Exercise aim:
Return the entries in full, exactly as they were written.

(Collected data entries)
┏━━

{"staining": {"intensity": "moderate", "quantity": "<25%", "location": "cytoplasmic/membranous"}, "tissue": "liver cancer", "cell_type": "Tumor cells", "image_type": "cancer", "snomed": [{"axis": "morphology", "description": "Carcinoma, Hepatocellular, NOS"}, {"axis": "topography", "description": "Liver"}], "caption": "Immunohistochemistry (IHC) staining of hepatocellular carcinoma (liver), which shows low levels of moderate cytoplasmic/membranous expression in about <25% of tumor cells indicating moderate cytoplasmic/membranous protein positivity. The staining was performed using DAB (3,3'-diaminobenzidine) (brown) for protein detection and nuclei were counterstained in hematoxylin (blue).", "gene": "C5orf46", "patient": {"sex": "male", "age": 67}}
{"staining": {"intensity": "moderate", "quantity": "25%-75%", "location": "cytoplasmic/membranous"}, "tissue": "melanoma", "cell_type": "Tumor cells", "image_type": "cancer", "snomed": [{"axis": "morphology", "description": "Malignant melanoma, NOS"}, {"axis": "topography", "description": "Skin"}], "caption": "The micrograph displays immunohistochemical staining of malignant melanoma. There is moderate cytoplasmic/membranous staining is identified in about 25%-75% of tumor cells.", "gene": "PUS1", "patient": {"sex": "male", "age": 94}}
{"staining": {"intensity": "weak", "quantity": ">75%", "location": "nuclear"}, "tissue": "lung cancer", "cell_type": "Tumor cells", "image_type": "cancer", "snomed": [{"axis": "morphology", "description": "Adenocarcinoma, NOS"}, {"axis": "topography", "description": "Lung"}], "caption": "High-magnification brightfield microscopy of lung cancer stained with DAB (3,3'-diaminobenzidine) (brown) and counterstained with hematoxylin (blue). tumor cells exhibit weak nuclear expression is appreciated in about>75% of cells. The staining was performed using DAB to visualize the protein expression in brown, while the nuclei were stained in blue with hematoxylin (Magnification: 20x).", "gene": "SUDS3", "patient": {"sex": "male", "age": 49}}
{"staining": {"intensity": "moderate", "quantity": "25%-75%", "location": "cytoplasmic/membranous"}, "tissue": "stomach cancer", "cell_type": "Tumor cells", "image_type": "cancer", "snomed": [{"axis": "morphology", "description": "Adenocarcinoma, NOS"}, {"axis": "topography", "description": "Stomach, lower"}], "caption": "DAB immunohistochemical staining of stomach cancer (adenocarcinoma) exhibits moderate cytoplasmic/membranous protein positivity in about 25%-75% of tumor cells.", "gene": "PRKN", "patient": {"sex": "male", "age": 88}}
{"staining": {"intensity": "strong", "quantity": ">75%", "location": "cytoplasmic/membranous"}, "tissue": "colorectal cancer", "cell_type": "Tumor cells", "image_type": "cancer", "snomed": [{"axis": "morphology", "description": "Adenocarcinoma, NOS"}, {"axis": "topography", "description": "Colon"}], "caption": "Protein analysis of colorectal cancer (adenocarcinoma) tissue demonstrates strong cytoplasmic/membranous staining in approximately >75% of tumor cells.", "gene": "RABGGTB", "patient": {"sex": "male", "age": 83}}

┗━━

Solution to this task:
{"staining": {"intensity": "moderate", "quantity": "<25%", "location": "cytoplasmic/membranous"}, "tissue": "liver cancer", "cell_type": "Tumor cells", "image_type": "cancer", "snomed": [{"axis": "morphology", "description": "Carcinoma, Hepatocellular, NOS"}, {"axis": "topography", "description": "Liver"}], "caption": "Immunohistochemistry (IHC) staining of hepatocellular carcinoma (liver), which shows low levels of moderate cytoplasmic/membranous expression in about <25% of tumor cells indicating moderate cytoplasmic/membranous protein positivity. The staining was performed using DAB (3,3'-diaminobenzidine) (brown) for protein detection and nuclei were counterstained in hematoxylin (blue).", "gene": "C5orf46", "patient": {"sex": "male", "age": 67}}
{"staining": {"intensity": "moderate", "quantity": "25%-75%", "location": "cytoplasmic/membranous"}, "tissue": "melanoma", "cell_type": "Tumor cells", "image_type": "cancer", "snomed": [{"axis": "morphology", "description": "Malignant melanoma, NOS"}, {"axis": "topography", "description": "Skin"}], "caption": "The micrograph displays immunohistochemical staining of malignant melanoma. There is moderate cytoplasmic/membranous staining is identified in about 25%-75% of tumor cells.", "gene": "PUS1", "patient": {"sex": "male", "age": 94}}
{"staining": {"intensity": "weak", "quantity": ">75%", "location": "nuclear"}, "tissue": "lung cancer", "cell_type": "Tumor cells", "image_type": "cancer", "snomed": [{"axis": "morphology", "description": "Adenocarcinoma, NOS"}, {"axis": "topography", "description": "Lung"}], "caption": "High-magnification brightfield microscopy of lung cancer stained with DAB (3,3'-diaminobenzidine) (brown) and counterstained with hematoxylin (blue). tumor cells exhibit weak nuclear expression is appreciated in about>75% of cells. The staining was performed using DAB to visualize the protein expression in brown, while the nuclei were stained in blue with hematoxylin (Magnification: 20x).", "gene": "SUDS3", "patient": {"sex": "male", "age": 49}}
{"staining": {"intensity": "moderate", "quantity": "25%-75%", "location": "cytoplasmic/membranous"}, "tissue": "stomach cancer", "cell_type": "Tumor cells", "image_type": "cancer", "snomed": [{"axis": "morphology", "description": "Adenocarcinoma, NOS"}, {"axis": "topography", "description": "Stomach, lower"}], "caption": "DAB immunohistochemical staining of stomach cancer (adenocarcinoma) exhibits moderate cytoplasmic/membranous protein positivity in about 25%-75% of tumor cells.", "gene": "PRKN", "patient": {"sex": "male", "age": 88}}
{"staining": {"intensity": "strong", "quantity": ">75%", "location": "cytoplasmic/membranous"}, "tissue": "colorectal cancer", "cell_type": "Tumor cells", "image_type": "cancer", "snomed": [{"axis": "morphology", "description": "Adenocarcinoma, NOS"}, {"axis": "topography", "description": "Colon"}], "caption": "Protein analysis of colorectal cancer (adenocarcinoma) tissue demonstrates strong cytoplasmic/membranous staining in approximately >75% of tumor cells.", "gene": "RABGGTB", "patient": {"sex": "male", "age": 83}}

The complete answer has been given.